## Task prompt
The answer must be a single number: how many lines of the records below contain "such".

## Given data
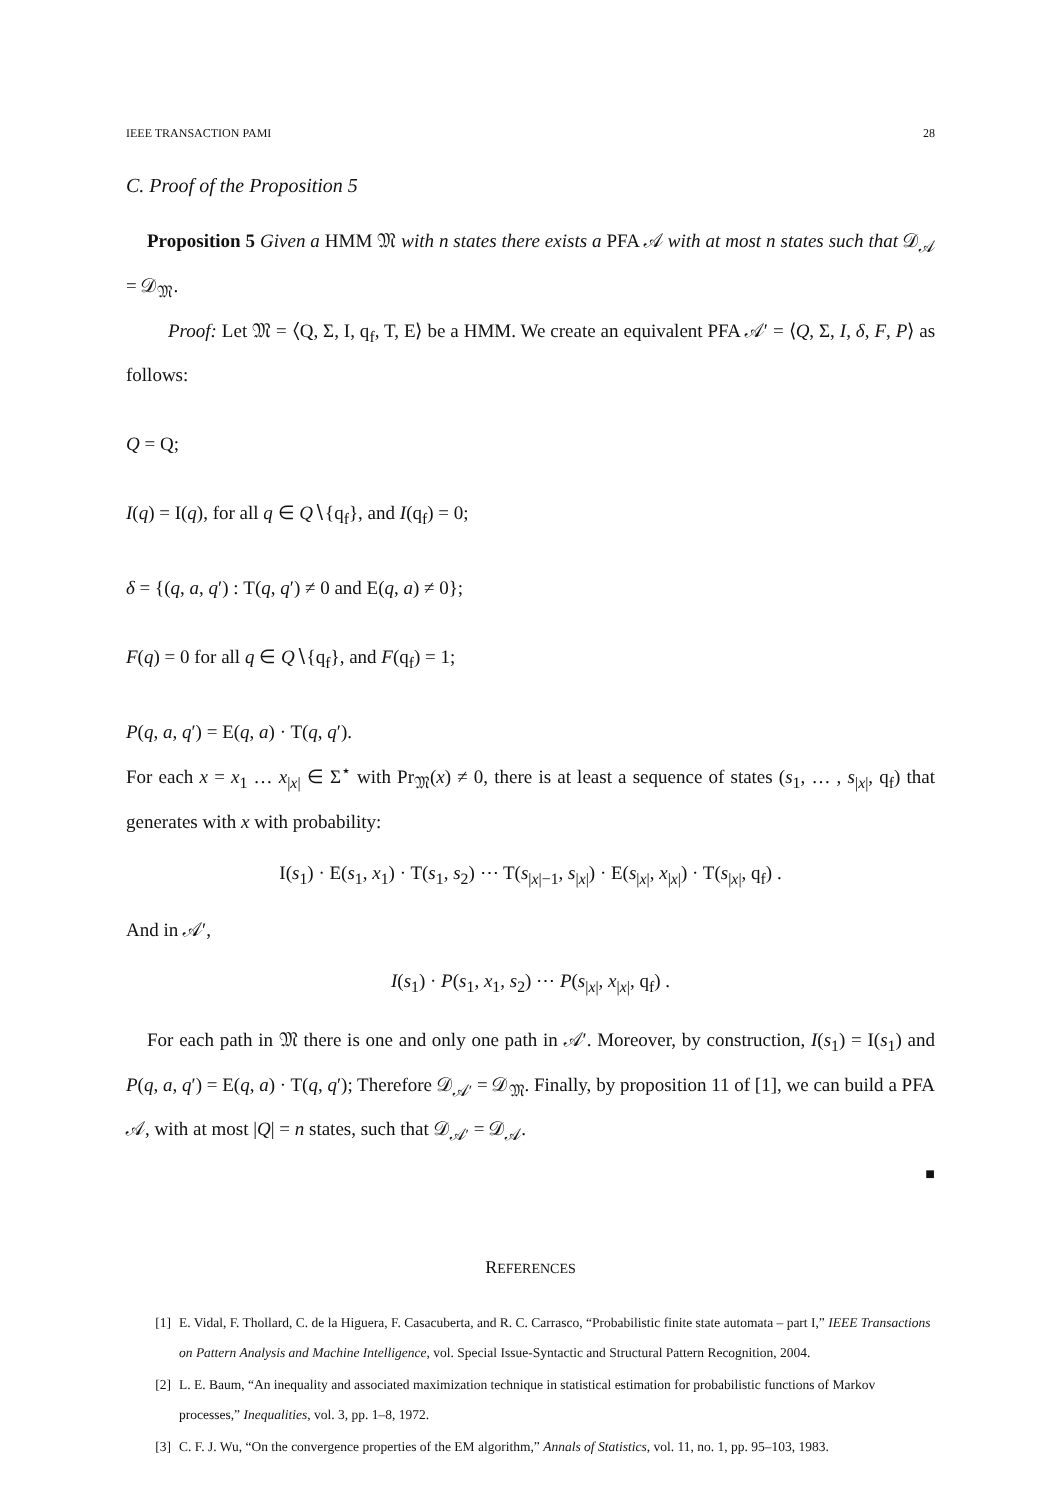IEEE TRANSACTION PAMI 28
C. Proof of the Proposition 5
Proposition 5 Given a HMM 𝔐 with n states there exists a PFA 𝒜 with at most n states such that 𝒟<sub>𝒜</sub> = 𝒟<sub>𝔐</sub>.
Proof: Let 𝔐 = ⟨Q, Σ, I, q<sub>f</sub>, T, E⟩ be a HMM. We create an equivalent PFA 𝒜′ = ⟨Q, Σ, I, δ, F, P⟩ as follows:
Q = Q;
I(q) = I(q), for all q ∈ Q∖{q<sub>f</sub>}, and I(q<sub>f</sub>) = 0;
δ = {(q, a, q′) : T(q, q′) ≠ 0 and E(q, a) ≠ 0};
F(q) = 0 for all q ∈ Q∖{q<sub>f</sub>}, and F(q<sub>f</sub>) = 1;
P(q, a, q′) = E(q, a) · T(q, q′).
For each x = x<sub>1</sub> … x<sub>|x|</sub> ∈ Σ<sup>⋆</sup> with Pr<sub>𝔐</sub>(x) ≠ 0, there is at least a sequence of states (s<sub>1</sub>, … , s<sub>|x|</sub>, q<sub>f</sub>) that generates with x with probability:
I(s<sub>1</sub>) · E(s<sub>1</sub>, x<sub>1</sub>) · T(s<sub>1</sub>, s<sub>2</sub>) ⋯ T(s<sub>|x|−1</sub>, s<sub>|x|</sub>) · E(s<sub>|x|</sub>, x<sub>|x|</sub>) · T(s<sub>|x|</sub>, q<sub>f</sub>) .
And in 𝒜′,
I(s<sub>1</sub>) · P(s<sub>1</sub>, x<sub>1</sub>, s<sub>2</sub>) ⋯ P(s<sub>|x|</sub>, x<sub>|x|</sub>, q<sub>f</sub>) .
For each path in 𝔐 there is one and only one path in 𝒜′. Moreover, by construction, I(s<sub>1</sub>) = I(s<sub>1</sub>) and P(q, a, q′) = E(q, a) · T(q, q′); Therefore 𝒟<sub>𝒜′</sub> = 𝒟<sub>𝔐</sub>. Finally, by proposition 11 of [1], we can build a PFA 𝒜, with at most |Q| = n states, such that 𝒟<sub>𝒜′</sub> = 𝒟<sub>𝒜</sub>.
■
REFERENCES
[1] E. Vidal, F. Thollard, C. de la Higuera, F. Casacuberta, and R. C. Carrasco, “Probabilistic finite state automata – part I,” IEEE Transactions on Pattern Analysis and Machine Intelligence, vol. Special Issue-Syntactic and Structural Pattern Recognition, 2004.
[2] L. E. Baum, “An inequality and associated maximization technique in statistical estimation for probabilistic functions of Markov processes,” Inequalities, vol. 3, pp. 1–8, 1972.
[3] C. F. J. Wu, “On the convergence properties of the EM algorithm,” Annals of Statistics, vol. 11, no. 1, pp. 95–103, 1983.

## The answer
2